As soon as it dips to that, if you end up going all the way to zero, or if you just make that claim? If you say, “Oh, there’s a zero percent chance this could ever happen.” Bayes Rule will not help you, your system can never recover.
I already gave the answer previously of even if you get tails, it’s like sorry, Bayes Rule tells you there’s a zero percent chance. You cannot recover. No matter how sure of yourself that you are, you always need to remain a little bit skeptical. You might think that there’s a 100 percent chance of the sun coming up tomorrow. That would be a pretty good bet. For most days, you’d be right, but if it turns out that tomorrow is the day that our sun turns into a red giant and consumes the earth, hopefully your millennia of prior experience with the sun coming up every day doesn’t cause you to accidentally die.
On that note, it always pays to have good information, and good guesses. We don’t have to wait until our sun explodes. We can actually take a look at other stars and see what happens to them. We can compare our situation to another, it’s not exactly the same, but it’ll give us a better prediction than we would have otherwise. The more data and the more predictions that we make, the better our outcomes will be. Let that sink in. I highly recommend a book called Algorithms to Live By. I think it’s a book every programmer should read. It’s got a good narrative and it has an entire chapter on Bayes Rule. It’s very easy to read, it doesn’t get into the math, nitty gritty, like I did. I also have, oh, I see some people taking photos, I’m going to leave it up here and speak to delay the next slide. Okay, good, good.
I also highly recommend The Signal and the Noise. This is a book written by Nate Silver, it’s about probability. Nate Silver runs 538, he successfully predicted our 45th president had a one in five chance of winning and would likely lose the popular vote. He did not predict the magnitude by which he would lose the popular vote. Just saying.
The audio I got, it’s Mozar’s Requiem in D minor. Previously, the Kalman tutorial you saw, you can go to bit.ly/kalman-tutorial. This is Steven D. Levy’s resource. Then, also, if you’re really into Kalman Filters and you want to see a lot of that Kalman Filters, extended Kalman Filters, and other forms this is a great resource. It’s just bit.ly/kalman-notebook. Unfortunately all of this is also in Python but it’s, I mean if you know Ruby it’s pretty easy to read.

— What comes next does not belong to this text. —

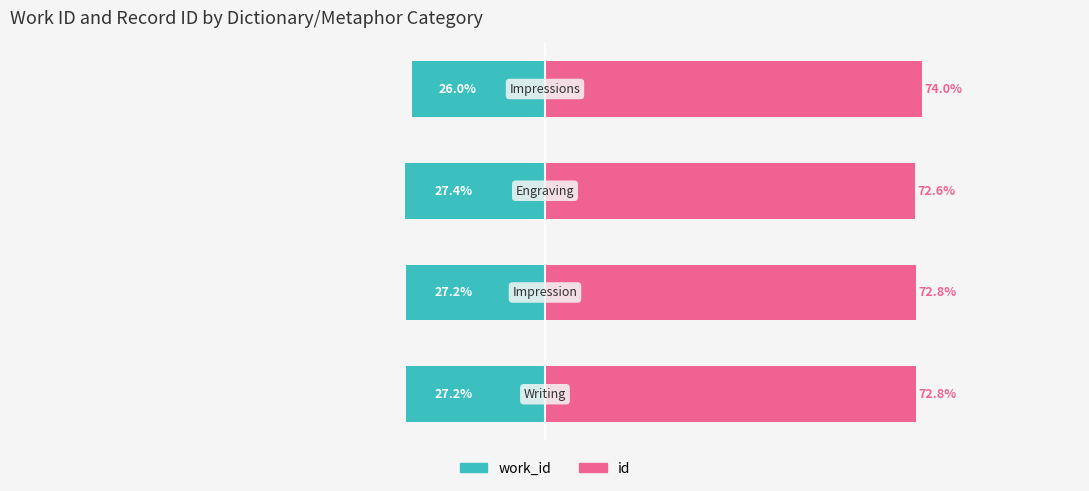

At −125, list the series in order from smallest to largest.

work_id, id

You can also check out Udacity and Georgia Tech. And, if you didn’t know, BAE is not short for baby. It’s African American vernacular and it stands for “before anyone else”. So, Copernicus built on top of Bayes theory and developed special cases of when we can truly have no prior estimate, what should we do? Well, Laplace took Bayes’ work and actually much of what we know is Bayes Rule and Bayes Theorem to be the nice, pleasant polished thing that it is, actually comes from Laplace. So, before there was Copernicus, before there was Laplace, Bayes was BAE. Thank you very much.